Автобус трижды уже наполнялся и пустел. Ехали мы по каким-то щемящим краям: узенькая бетонка, по сторонам которой смеркалась безвидная земля. И смерклась. Ни огонька – ни вокруг, ни в небе. Кондуктор стоял за спиной шофера, облокотившись на его плечо, и смотрел в полосу ближнего света. Уже задремывали, как вдруг автобус резко вильнул к обочине и остановился. Манора, Манора, кричал нам кондуктор через полуспящий салон. Подхватив рюкзаки, мы кинулись к дверям. Все еще держась за поручень, я сделал шаг с подножки во тьму – земли не было. Напрасно я водил ногой, окуная ее то слева, то справа, то глубже. Не было. Кондуктор подталкивал нас, автобус уже трогался и скользил, казалось, по самому краю бездны.
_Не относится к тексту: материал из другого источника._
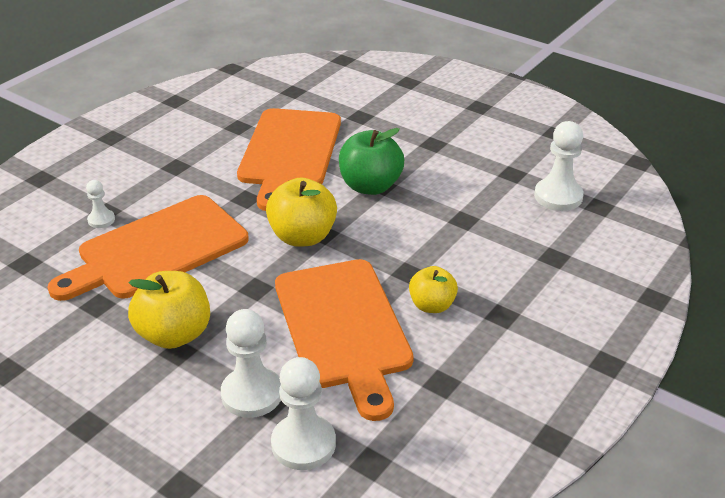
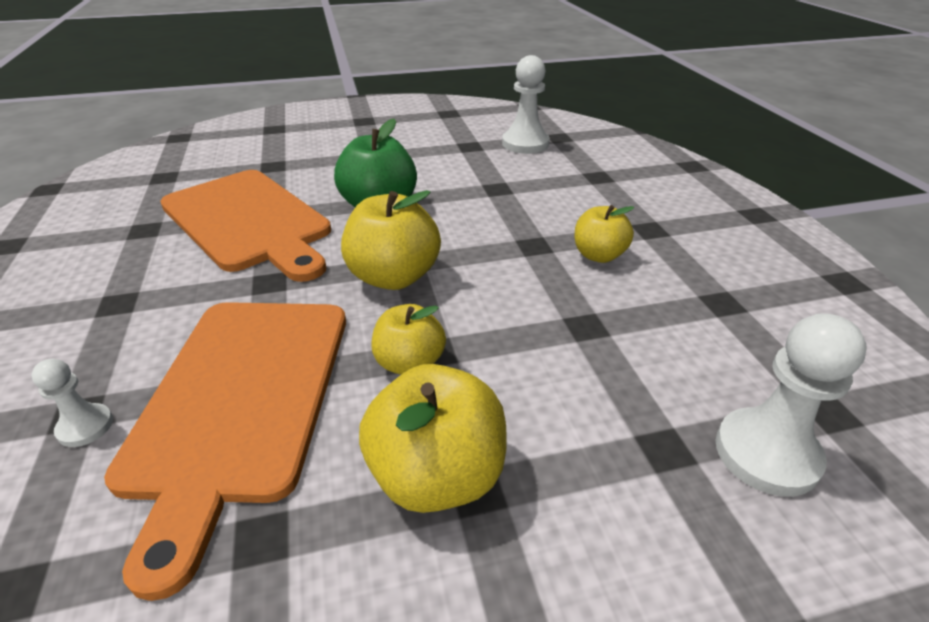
camera: 50 degrees left, 0 degrees up
white pawn [221,309,281,418] -> none
orange cutting board [275,259,414,421] -> none
none -> yellow apple [372,304,446,375]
А где, где Манора, повторял я, все дальше отклоняясь во тьму, как яхтсмены, свесившись за борт, где она, я вас спрашиваю! Кондуктор стоял с вытянутой рукой поверх наших голов: – Там!

«Там», когда красные стоп-сигналы истаяли вдали и наступила тишь и кромешная тьма, это «там» было везде и нигде. Мы на ощупь нашли рюкзаки и друг друга. Когда понемногу начало возвращаться зрение, мы различили на той стороне дороги какую-то будку. Перешли, ищем фонарь в рюкзаке. Ночевать здесь? Или идти? Но куда? Может, это единственный автобус – за всю ее жизнь, этой дороги. Где, я вас спрашиваю, посмеиваешься ты, роясь в рюкзаке, где Манора?

Манора? – вдруг произносит стена мужским голосом. Манора – там. И тишь. Голос был в шаге от нас. Там, говорит стена, нет ночлега, езжайте назад.

Включаю фонарь. Сидит в углу, на корточках, большая седеющая голова, очки поблескивают. Видно, годы сидит, седея. Голые колени у подбородка, руки сложены на груди, на плечах одеяло. Поднимается, берет костыль, переходит дорогу, машет костылем в слепящем свете фар, как в ореоле.